[[ Data for analysis, beginning ]]

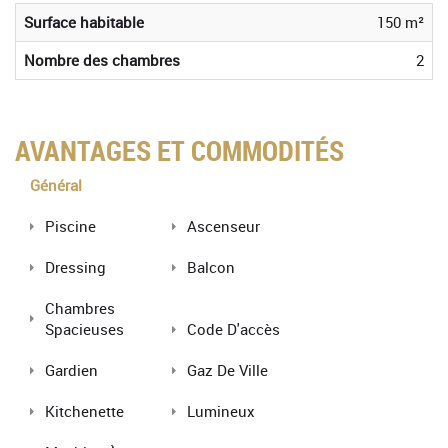
Surface habitable
150 m²
Nombre des chambres
2
AVANTAGES ET COMMODITÉS
Général
Piscine
Ascenseur
Dressing
Balcon
Chambres
Spacieuses
Code D'accès
Gardien
Gaz De Ville
Kitchenette
Lumineux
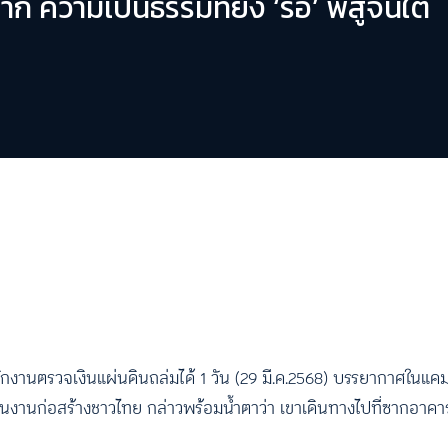
าก ความเป็นธรรมที่ยัง ‘รอ’ พิสูจน์ใต้
านตรวจเงินแผ่นดินถล่มได้ 1 วัน (29 มี.ค.2568) บรรยากาศในแคม
งในคนงานก่อสร้างชาวไทย กล่าวพร้อมน้ำตาว่า เขาเดินทางไปที่ซากอาค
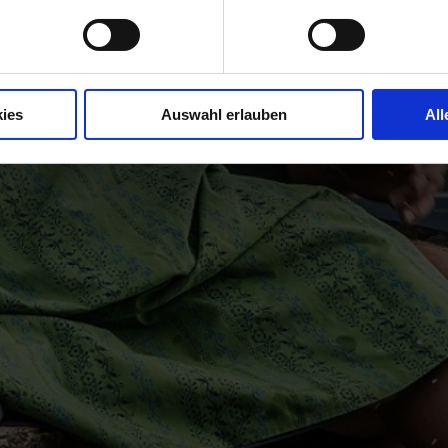
ies
Auswahl erlauben
All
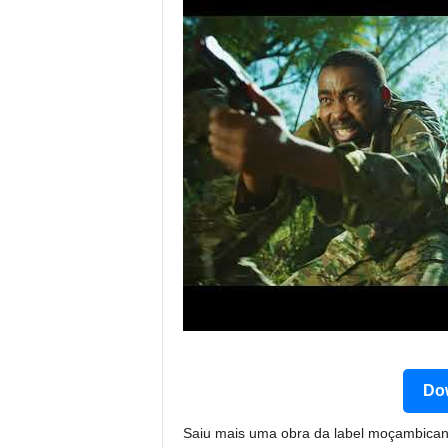
Dow
Saiu mais uma obra da label moçambicana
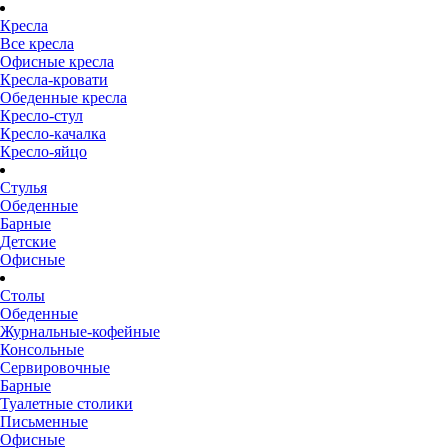
Кресла
Все кресла
Офисные кресла
Кресла-кровати
Обеденные кресла
Кресло-стул
Кресло-качалка
Кресло-яйцо
Стулья
Обеденные
Барные
Детские
Офисные
Столы
Обеденные
Журнальные-кофейные
Консольные
Сервировочные
Барные
Туалетные столики
Письменные
Офисные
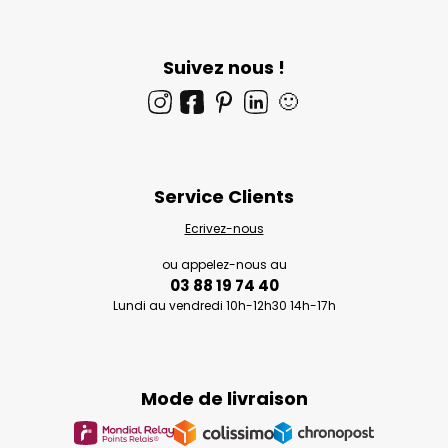
Suivez nous !
🙂
Service Clients
Ecrivez-nous
ou appelez-nous au
03 88 19 74 40
Lundi au vendredi 10h-12h30 14h-17h
Mode de livraison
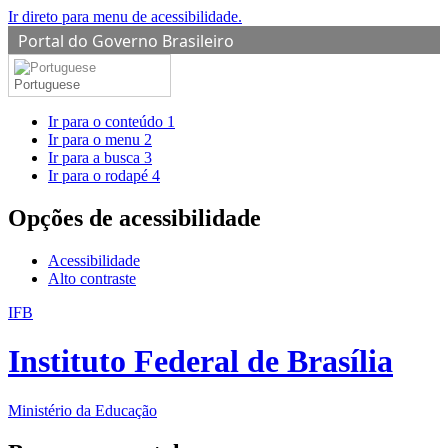
Ir direto para menu de acessibilidade.
Portal do Governo Brasileiro
Portuguese
Ir para o conteúdo
1
Ir para o menu
2
Ir para a busca
3
Ir para o rodapé
4
Opções de acessibilidade
Acessibilidade
Alto contraste
IFB
Instituto Federal de Brasília
Ministério da Educação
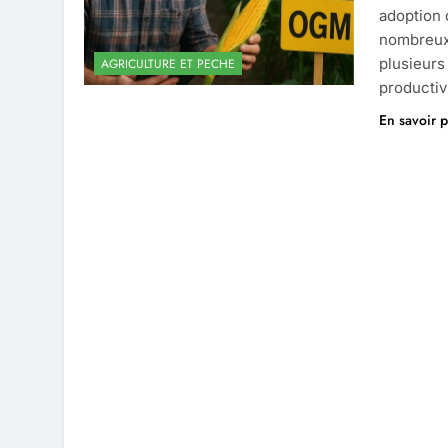
adoption 
nombreux 
plusieurs
AGRICULTURE ET PECHE
productiv
En savoir p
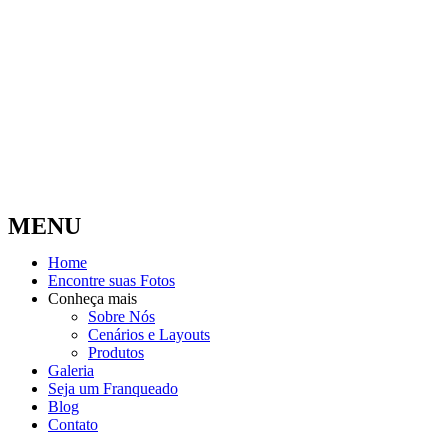
MENU
Home
Encontre suas Fotos
Conheça mais
Sobre Nós
Cenários e Layouts
Produtos
Galeria
Seja um Franqueado
Blog
Contato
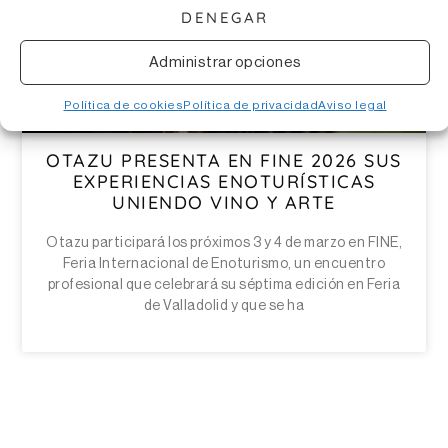
DENEGAR
Administrar opciones
Política de cookies
Política de privacidad
Aviso legal
OTAZU PRESENTA EN FINE 2026 SUS
EXPERIENCIAS ENOTURÍSTICAS
UNIENDO VINO Y ARTE
Otazu participará los próximos 3 y 4 de marzo en FINE,
Feria Internacional de Enoturismo, un encuentro
profesional que celebrará su séptima edición en Feria
de Valladolid y que se ha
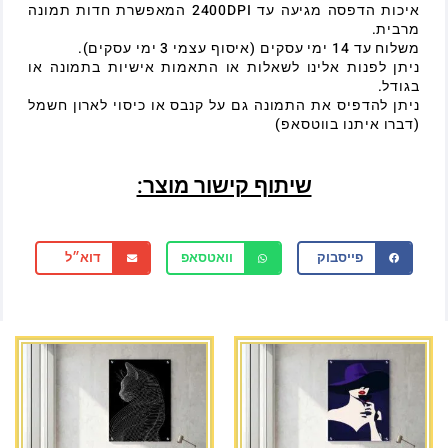
איכות הדפסה מגיעה עד 2400DPI המאפשרת חדות תמונה
מרבית.
משלוח עד 14 ימי עסקים (איסוף עצמי 3 ימי עסקים).
ניתן לפנות אלינו לשאלות או התאמות אישיות בתמונה או
בגודל.
ניתן להדפיס את התמונה גם על קנבס או כיסוי לארון חשמל
(דברו איתנו בווטסאפ)
שיתוף קישור מוצר:
פייסבוק
וואטסאפ
דוא״ל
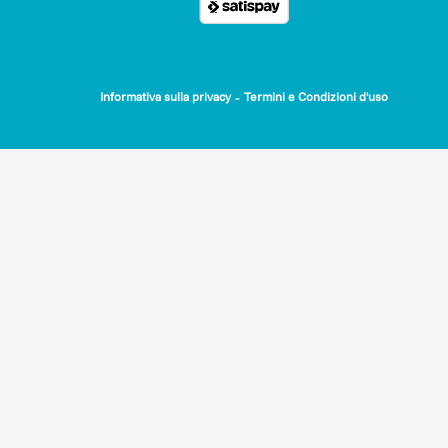
-
Informativa sulla privacy
Termini e Condizioni d'uso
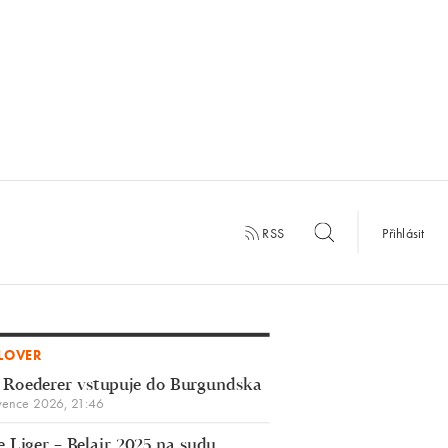
RSS
Přihlásit
LOVER
 Roederer vstupuje do Burgundska
vence 2026, 21:46
 Liger – Belair 2025 na sudu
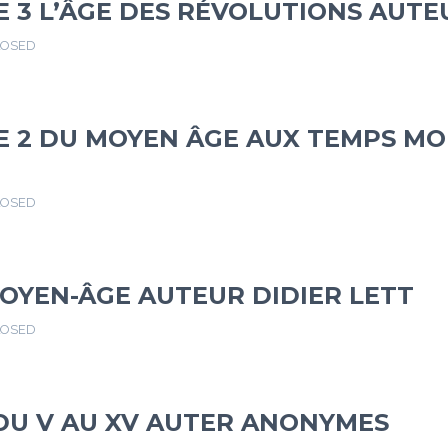
 3 L’ÂGE DES RÉVOLUTIONS AUT
LOSED
E 2 DU MOYEN ÂGE AUX TEMPS MO
LOSED
OYEN-ÂGE AUTEUR DIDIER LETT
LOSED
DU V AU XV AUTER ANONYMES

[[ Data for analysis, end ]]

— What is expected —
Leave the pictures out and copy the rest of the data exactly.

— Task solution —
Surface habitable
150 m²
Nombre des chambres
2
AVANTAGES ET COMMODITÉS
Général
Piscine
Ascenseur
Dressing
Balcon
Chambres
Spacieuses
Code D'accès
Gardien
Gaz De Ville
Kitchenette
Lumineux
าก ความเป็นธรรมที่ยัง ‘รอ’ พิสูจน์ใต้
านตรวจเงินแผ่นดินถล่มได้ 1 วัน (29 มี.ค.2568) บรรยากาศในแคม
งในคนงานก่อสร้างชาวไทย กล่าวพร้อมน้ำตาว่า เขาเดินทางไปที่ซากอาค
ies
Auswahl erlauben
All
Dow
Saiu mais uma obra da label moçambicana
Кресла
Все кресла
Офисные кресла
Кресла-кровати
Обеденные кресла
Кресло-стул
Кресло-качалка
Кресло-яйцо
Стулья
Обеденные
Барные
Детские
Офисные
Столы
Обеденные
Журнальные-кофейные
Консольные
Сервировочные
Барные
Туалетные столики
Письменные
Офисные
Suivez nous !
🙂
Service Clients
Ecrivez-nous
ou appelez-nous au
03 88 19 74 40
Lundi au vendredi 10h-12h30 14h-17h
Mode de livraison
Ir direto para menu de acessibilidade.
Portal do Governo Brasileiro
Portuguese
Ir para o conteúdo
1
Ir para o menu
2
Ir para a busca
3
Ir para o rodapé
4
Opções de acessibilidade
Acessibilidade
Alto contraste
IFB
Instituto Federal de Brasília
Ministério da Educação
adoption 
nombreux 
plusieurs
AGRICULTURE ET PECHE
productiv
En savoir p
MENU
Home
Encontre suas Fotos
Conheça mais
Sobre Nós
Cenários e Layouts
Produtos
Galeria
Seja um Franqueado
Blog
Contato
DENEGAR
Administrar opciones
Política de cookies
Política de privacidad
Aviso legal
OTAZU PRESENTA EN FINE 2026 SUS
EXPERIENCIAS ENOTURÍSTICAS
UNIENDO VINO Y ARTE
Otazu participará los próximos 3 y 4 de marzo en FINE,
Feria Internacional de Enoturismo, un encuentro
profesional que celebrará su séptima edición en Feria
de Valladolid y que se ha
איכות הדפסה מגיעה עד 2400DPI המאפשרת חדות תמונה
מרבית.
משלוח עד 14 ימי עסקים (איסוף עצמי 3 ימי עסקים).
ניתן לפנות אלינו לשאלות או התאמות אישיות בתמונה או
בגודל.
ניתן להדפיס את התמונה גם על קנבס או כיסוי לארון חשמל
(דברו איתנו בווטסאפ)
שיתוף קישור מוצר:
פייסבוק
וואטסאפ
דוא״ל
-
Informativa sulla privacy
Termini e Condizioni d'uso
RSS
Přihlásit
LOVER
 Roederer vstupuje do Burgundska
vence 2026, 21:46
 Liger – Belair 2025 na sudu
 3 L’ÂGE DES RÉVOLUTIONS AUT
LOSED
E 2 DU MOYEN ÂGE AUX TEMPS MO
LOSED
OYEN-ÂGE AUTEUR DIDIER LETT
LOSED
DU V AU XV AUTER ANONYMES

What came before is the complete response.